第3話


 宇都山愛海は、学校一の人気者にして絶対的な女王でいたい理梨にとって目の上のたんこぶだった。


 愛海の情けない正体を知った今、その秘密を周囲にバラ撒けば、愛海の支持率は急落し、校内で他に並ぶもののいない圧倒的な人気者になれる。

 だというのに。


「ふひひ、榁姫さんとお昼休みを過ごせるなんて夢みたいだ」


(どうしてあたしはお昼休みをこんなヤツと一緒に過ごしているんだろう?)


 屋上前の踊り場の階段に腰掛ける理梨は、隣に座るデカい女に向けて言う。


「どうでもいいけど、まずはその気持ち悪い笑い方やめなさい」

「で、でも、榁姫さんと一緒だから、こうなるのは仕方ないよ」


 理梨は別に愛海と友達になったわけでもなければ、昼休みを一緒に過ごす約束をしたわけでもない。

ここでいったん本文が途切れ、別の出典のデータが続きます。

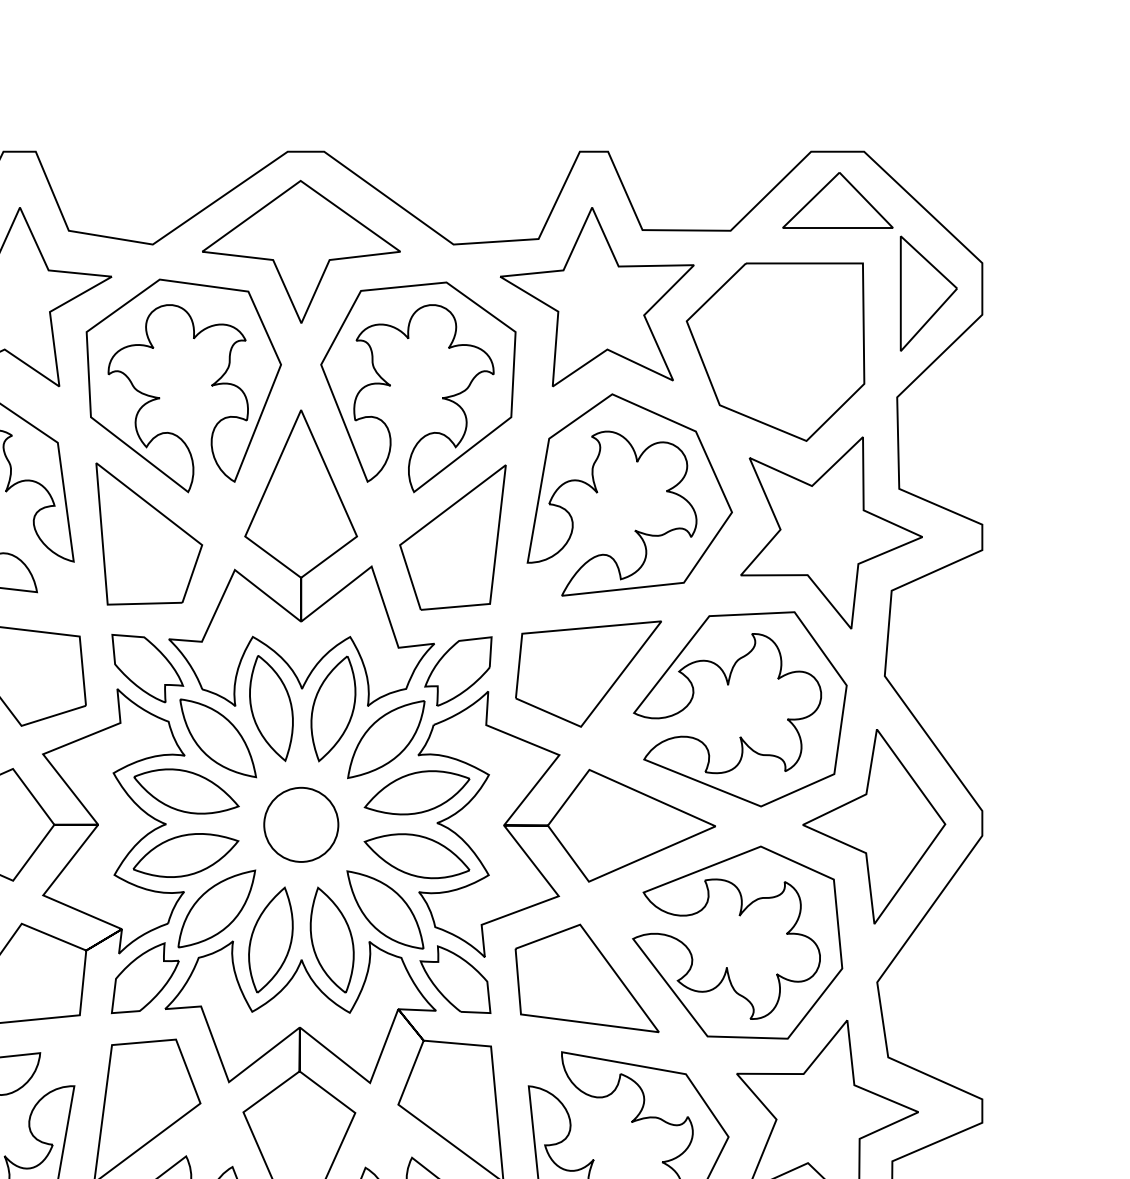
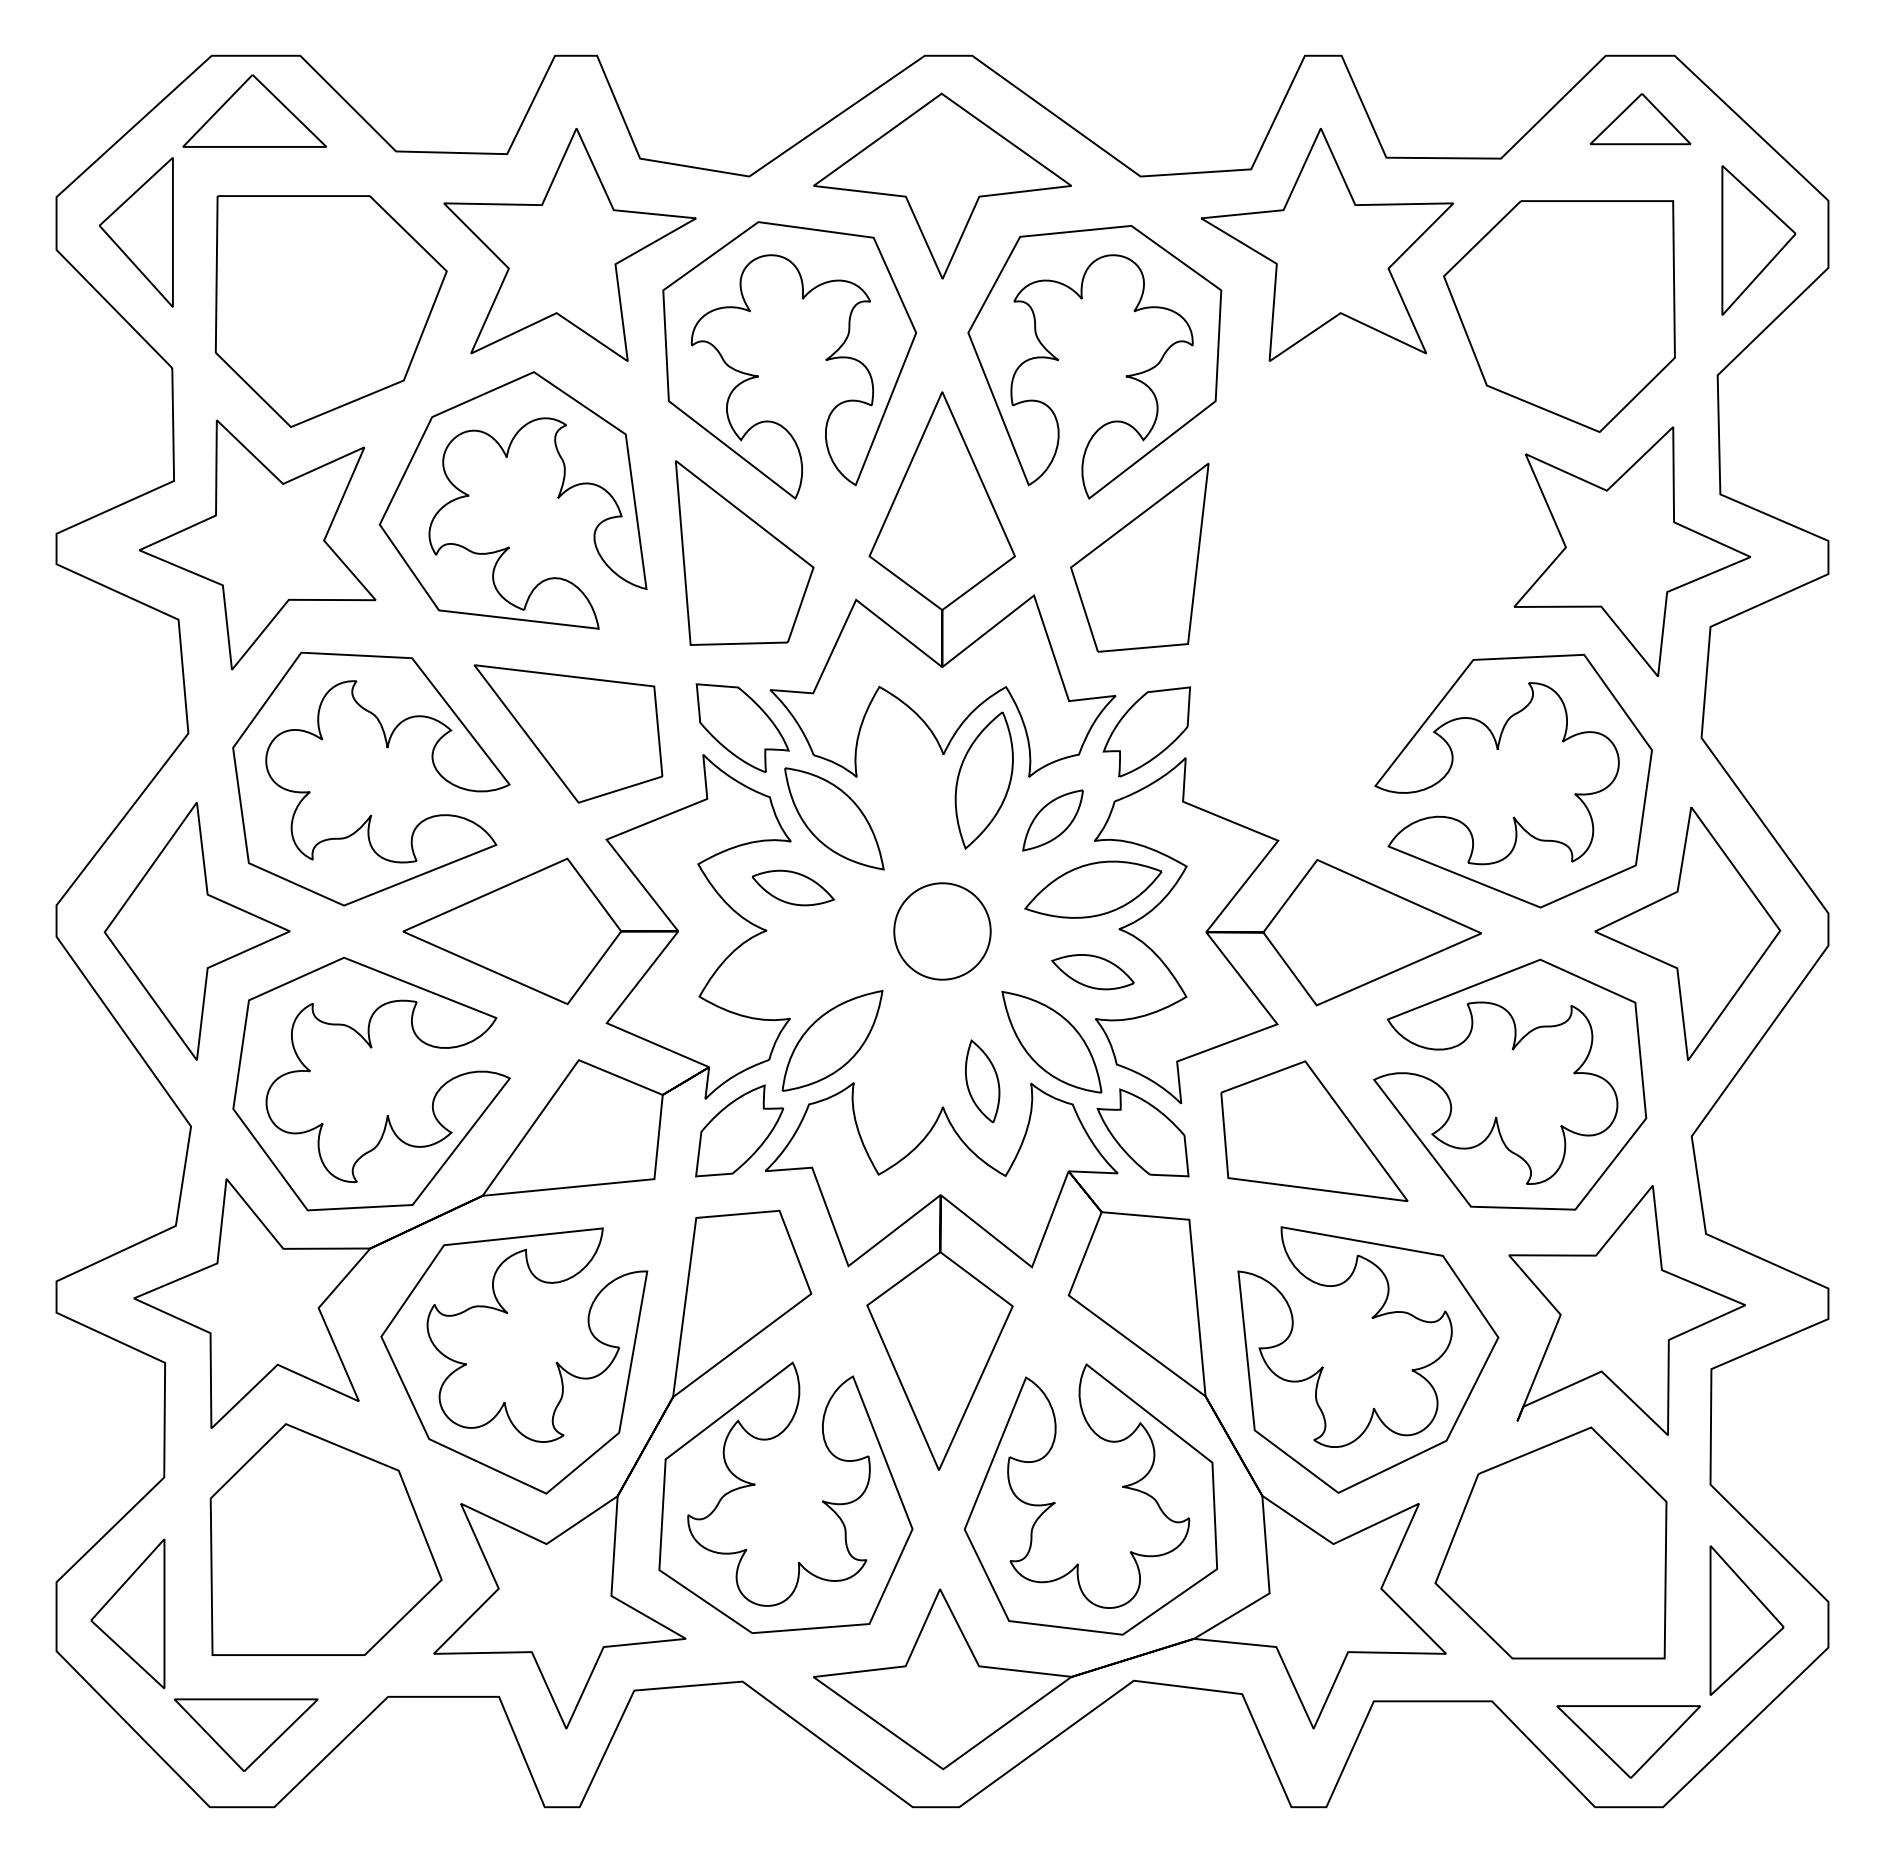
part: (837, 199) -> (1640, 118), size x0.7
part: (598, 492) -> (1328, 499), removed
part: (588, 673) -> (1315, 734), removed
part: (271, 708) -> (903, 780), removed
part: (385, 739) -> (1052, 820), size x0.6
part: (186, 791) -> (793, 887), size x0.6
part: (186, 855) -> (792, 971), removed
part: (416, 855) -> (1092, 971), size x0.6
part: (270, 940) -> (902, 1081), removed
part: (332, 940) -> (982, 1081), size x0.6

 尾行がバレてしまったあの一件以降、愛海がやたらと懐いてきて、気づけば昼休み

を一緒に過ごすことが恒例になってしまっていた。


「……あたし、あんたには嫌われてるものとばかり思ってたわ」

「えっ、どうして……?」

「この前の体育の時、あたしに当てつけるようなダンク決めたでしょ?」

「あっ、あれはそういう意味じゃなくて!」


 焦る愛海は、首と両手を左右にぶんぶん振って慌てて否定する。


「あの時、榁姫さんと目が合ったから。ぼくのこと見てくれてるのかもって思って……それならダンクでもすれば、榁姫さんにいいところ見せられるって思ったんだ!」

「は? あたしにいいところなんか見せて、どうしたかったの?」

「憧れの……人に見てもらいたくて」

「憧れ……?」

「うん。ぼく、いつも堂々としてる榁姫さんみたいになりたいってずっと思ってたんだ」

「ふーん、あたしみたいにねぇ」


 理梨は、ふふん、と鼻を鳴らして得意になった。


「ほら、ぼくは本当はこんな感じで、クラスメイトとも上手く話せないから……」

「だから休み時間は教室にいないでウロウロしてたんでしょ? 教室にぼっちでいることが恥ずかしかったとかなんとか」


 愛海に懐かれてからというもの、ある程度のことは教えてもらっていた……というより、向こうから勝手に話してきたのだけれど。


「お、覚えててくれたんだね!」


 愛海が身を乗り出してくる。


「……そりゃ、あんたが聞いてもいないのにいっぱい話してきて、鬱陶しかったから」


 理梨の声は、感激して大興奮の愛海には届いていないようだ。


「榁姫さんが友達になってくれて嬉しかったから、ついいっぱい話しちゃったんだ」

「いや別に、あたしあんたの友達なんかじゃないけど?」

「えっ……」

「……そんな顔しないで」


 流石の理梨も、しょげかえった愛海を前にすると気の毒に感じて、あまり邪険にできなくなった。


「まあ、あんたには危ないところを助けられてるし、少しくらいなら仲良くしてあげても……」

「ほ、ほんと!? じゃ、じゃあ今度の週末、ぼくと一緒にお出かけしてくれる?」


 もじもじしながら、愛海が言う。


「街をぶらついて、ウインドーショッピングして、『あれ可愛い!』とか、『榁姫さんに似合いそう!』とか言って楽しく過ごしたくて」


 鼻息荒い愛海の顔がグイッと近づいてきて、理梨はついのけぞってしまうのだが、愛海は気にしていないようだった。


「ぼく、高校生になったら友達とお出かけして、そういうことをしてみたいってずっと思ってたから」


 理梨だって、クラスメイトと仲良く一緒にお出かけをした経験はない。

 けれど、周囲から褒められ、圧倒的な存在として敬われていれば別にいいと割り切っている理梨と比べて、愛海は友達がいないことを本当に気にしているようだった。


「……わかったわよ。一回くらいなら付き合ってあげる」

「よかった! ありがとう!」


 普段の仏頂面なイメージが消えるほど、愛海は表情を明るくした。

 その横でため息を漏らし、理梨は首を傾げる。


(こうして宇都山と話すようになったけど、一度もあたしの弱々な体のことには触れ

てこない。あんなにみっともない姿を晒しているところを見てるはずなのに……)


 もちろん触れてこないに越したことはないけれど、理梨にとって一番の秘密に全くのノータッチだと、それはそれで気になってしまう。


「楽しみだなぁ……あっ、浮かれすぎて事故に遭わないように気をつけないと……!」


 それでも、すぐ隣でアホ面をしている元クール女子を見ていると、秘密を言いふらしそうには思えないのだった。